§ **Testo di lettura**:

La Missione 6 del Pnrr è quella che contiene i finanziamenti per la sanità, mentre la Componente 1 di questa missione raggruppa i progetti per l’assistenza sanitaria territoriale. I consultori, spiega il sito del Ministero della Salute, sono stati creati nel 1975 e «costituiscono un importante strumento per attuare gli interventi previsti a tutela della salute della donna, più globalmente intesa e considerata nell’arco dell’intera vita».

L’emendamento di Malagola è stato approvato e inserito nel disegno di legge all’articolo 44-quinquies. Nel pomeriggio di martedì 16 aprile l’aula della Camera ha approvato la questione di fiducia posta dal governo Meloni sul disegno di legge. Dopo l’approvazione del testo, attesa per giovedì 18 aprile, il provvedimento dovrà passare all’esame del Senato.

Le posizioni dei favorevoli e dei contrari

Secondo i contrari all’emendamento, la modifica del decreto-legge vuole favorire l’ingresso delle associazioni che si oppongono all’aborto nei consultori. Questa intenzione sarebbe contenuta nel riferimento ai «soggetti del Terzo settore», ossia agli enti privati senza scopo di lucro, che «hanno una qualificata esperienza nel sostegno alla maternità». Questo inciso, in effetti piuttosto vago e generico, potrebbe comprendere anche le associazioni antiabortiste. Tra gli altri, la presidente di Azione Mara Carfagna si è chiesta chi valuterebbe «l’idoneità» di «questi soggetti privati» ritenuti esperti nel sostegno alla maternità, una questione in effetti non affrontata dall’emendamento.

§ **Estratto dei dati**:

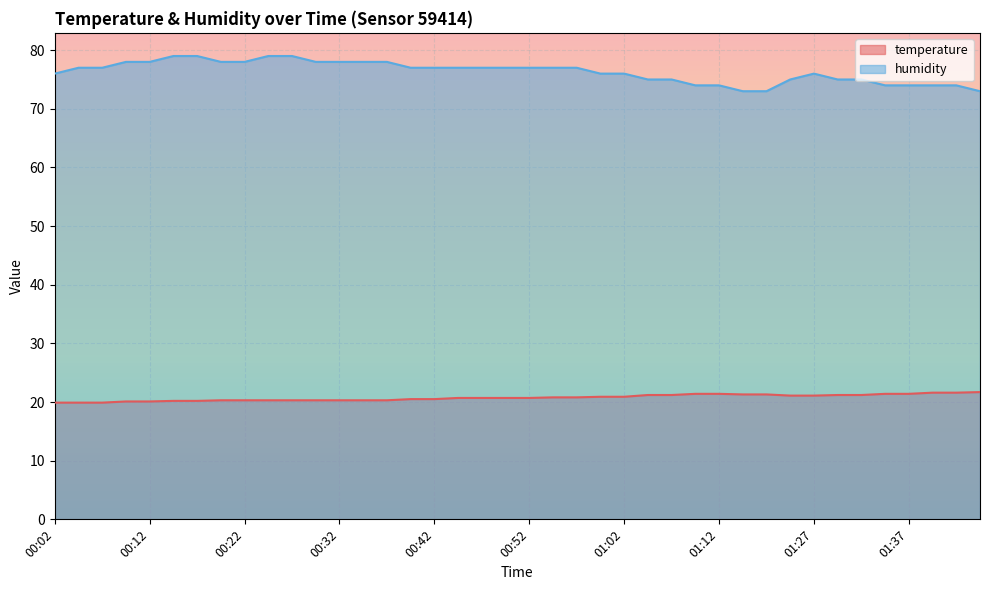

True or false: humidity and temperature intersect in this chart.

False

§ **Consegna**:
Ricopia dal testo sui consultori il passaggio da "Le posizioni dei" fino a "non affrontata dall’emendamento.". I dati sono materiale a parte e non fanno parte del testo.

§ **Risultato**:
Le posizioni dei favorevoli e dei contrari

Secondo i contrari all’emendamento, la modifica del decreto-legge vuole favorire l’ingresso delle associazioni che si oppongono all’aborto nei consultori. Questa intenzione sarebbe contenuta nel riferimento ai «soggetti del Terzo settore», ossia agli enti privati senza scopo di lucro, che «hanno una qualificata esperienza nel sostegno alla maternità». Questo inciso, in effetti piuttosto vago e generico, potrebbe comprendere anche le associazioni antiabortiste. Tra gli altri, la presidente di Azione Mara Carfagna si è chiesta chi valuterebbe «l’idoneità» di «questi soggetti privati» ritenuti esperti nel sostegno alla maternità, una questione in effetti non affrontata dall’emendamento.